[Grml] Re: nVidia in a boot anywhere system

Mark or2uvma02 at sneakemail.com
Wed Feb 1 21:38:11 CET 2006


> 
> No OS boots "any" PC ;-)

Of course, that's why I used "quotes."  Anyway, it should boot machines
that have nVidia and machines that don't.

> 
> > List exact steps to get nVidia support.  
> 
> Yes, Sir!
> 
> Some kind of politeness would increase our motivation significantly, at
> least mine.

I was not impolite; you read too much between the lines.  Please, I am
sincerely asking for help.  I love GRML and want to "do it right" so I
don't create a mess out of (my own) ignorance -- and then have to bother
GRML with senseless questions.  That is why I ask for exact steps.

nVidia support has been a troublesome Linux issue for a long time.  I am
not an expert, but I know that much about nVidia, which is why I ask
exactly how to do it in GRML before changing the user machines.  (They
complain a lot when things are not right, and I look bad, and GRML looks
bad to them.)

There is not a lot of traffic on the GRML mailing list.  Also, I do not
bother you with "how do I install GNOME?" and such questions.  I focus
on hardware/driver issues.  I do not feel bad asking about those, even
if the answer is "obvious" to you.


> Just give it a try.

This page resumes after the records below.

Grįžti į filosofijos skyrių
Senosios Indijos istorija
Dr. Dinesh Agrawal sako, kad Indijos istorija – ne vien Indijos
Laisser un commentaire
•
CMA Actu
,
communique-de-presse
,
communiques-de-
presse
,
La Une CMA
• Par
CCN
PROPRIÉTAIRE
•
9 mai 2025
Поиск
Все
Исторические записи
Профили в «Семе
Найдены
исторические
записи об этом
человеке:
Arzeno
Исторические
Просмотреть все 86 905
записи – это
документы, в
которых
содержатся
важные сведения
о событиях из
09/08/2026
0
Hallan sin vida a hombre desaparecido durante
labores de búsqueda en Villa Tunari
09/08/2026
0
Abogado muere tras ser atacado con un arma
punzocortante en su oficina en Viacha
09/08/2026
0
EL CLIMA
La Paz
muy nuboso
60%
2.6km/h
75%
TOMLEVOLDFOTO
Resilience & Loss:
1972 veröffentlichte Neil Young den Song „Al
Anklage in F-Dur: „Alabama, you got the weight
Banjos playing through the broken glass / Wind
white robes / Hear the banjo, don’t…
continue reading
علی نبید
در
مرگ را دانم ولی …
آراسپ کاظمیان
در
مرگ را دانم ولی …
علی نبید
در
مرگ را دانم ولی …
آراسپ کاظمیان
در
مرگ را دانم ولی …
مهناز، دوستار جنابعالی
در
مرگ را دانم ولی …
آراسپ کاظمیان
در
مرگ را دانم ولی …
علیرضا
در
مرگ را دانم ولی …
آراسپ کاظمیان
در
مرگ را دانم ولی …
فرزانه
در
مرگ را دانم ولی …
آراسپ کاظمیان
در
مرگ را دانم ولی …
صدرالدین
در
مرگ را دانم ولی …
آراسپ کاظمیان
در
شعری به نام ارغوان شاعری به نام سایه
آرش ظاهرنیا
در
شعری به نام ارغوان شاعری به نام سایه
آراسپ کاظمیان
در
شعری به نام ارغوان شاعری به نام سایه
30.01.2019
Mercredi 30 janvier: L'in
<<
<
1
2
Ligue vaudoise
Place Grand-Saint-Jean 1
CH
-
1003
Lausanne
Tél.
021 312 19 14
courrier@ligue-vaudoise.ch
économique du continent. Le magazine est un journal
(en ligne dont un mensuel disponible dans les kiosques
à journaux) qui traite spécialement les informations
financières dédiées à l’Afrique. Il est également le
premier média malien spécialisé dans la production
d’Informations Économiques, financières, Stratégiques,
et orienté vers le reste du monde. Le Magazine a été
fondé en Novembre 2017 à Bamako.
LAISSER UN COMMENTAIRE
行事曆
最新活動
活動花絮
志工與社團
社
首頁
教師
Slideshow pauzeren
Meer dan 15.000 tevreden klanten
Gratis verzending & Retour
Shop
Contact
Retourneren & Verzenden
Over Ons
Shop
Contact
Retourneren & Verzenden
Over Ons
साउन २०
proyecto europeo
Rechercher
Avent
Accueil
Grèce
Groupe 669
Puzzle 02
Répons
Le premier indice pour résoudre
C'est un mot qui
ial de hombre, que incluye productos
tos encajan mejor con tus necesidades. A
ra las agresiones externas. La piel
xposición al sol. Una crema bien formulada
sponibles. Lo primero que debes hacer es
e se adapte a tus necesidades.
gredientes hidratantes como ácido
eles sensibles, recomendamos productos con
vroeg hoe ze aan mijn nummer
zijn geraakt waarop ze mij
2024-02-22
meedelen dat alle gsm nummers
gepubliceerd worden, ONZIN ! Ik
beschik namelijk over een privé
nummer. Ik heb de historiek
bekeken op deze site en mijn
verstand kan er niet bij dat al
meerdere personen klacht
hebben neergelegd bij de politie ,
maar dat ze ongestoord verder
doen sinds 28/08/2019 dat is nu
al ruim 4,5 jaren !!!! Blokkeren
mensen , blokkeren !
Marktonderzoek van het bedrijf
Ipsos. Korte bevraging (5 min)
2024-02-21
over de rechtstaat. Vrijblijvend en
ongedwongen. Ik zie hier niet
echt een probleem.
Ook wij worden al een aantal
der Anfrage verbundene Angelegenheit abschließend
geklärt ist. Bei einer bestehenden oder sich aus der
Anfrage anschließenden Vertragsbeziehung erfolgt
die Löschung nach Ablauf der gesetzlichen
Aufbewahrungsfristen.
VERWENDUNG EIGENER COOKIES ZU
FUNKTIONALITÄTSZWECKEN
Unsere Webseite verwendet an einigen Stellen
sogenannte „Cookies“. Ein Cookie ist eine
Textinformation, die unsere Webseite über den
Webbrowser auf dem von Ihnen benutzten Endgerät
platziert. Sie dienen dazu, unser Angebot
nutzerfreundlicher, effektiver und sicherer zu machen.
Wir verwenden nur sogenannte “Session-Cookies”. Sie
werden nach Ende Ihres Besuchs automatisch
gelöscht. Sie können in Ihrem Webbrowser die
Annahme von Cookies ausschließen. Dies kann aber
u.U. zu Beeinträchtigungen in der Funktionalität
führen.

BTW: It's not a kernel replacement, just a kernel
> module.

There is a 1.4M file in GRML repository called
nvidia-kernel-2.6.15-grml_1.0.8178-1+grml.07_i386.deb 

The file does not say "module" anywhere, so the name confused me.  It
looks (to me) like a full kernel replacement.  Not saying it's wrong,
just explaining how I got that impression.

Thank you for the outstanding work on GRML 0.6 everyone.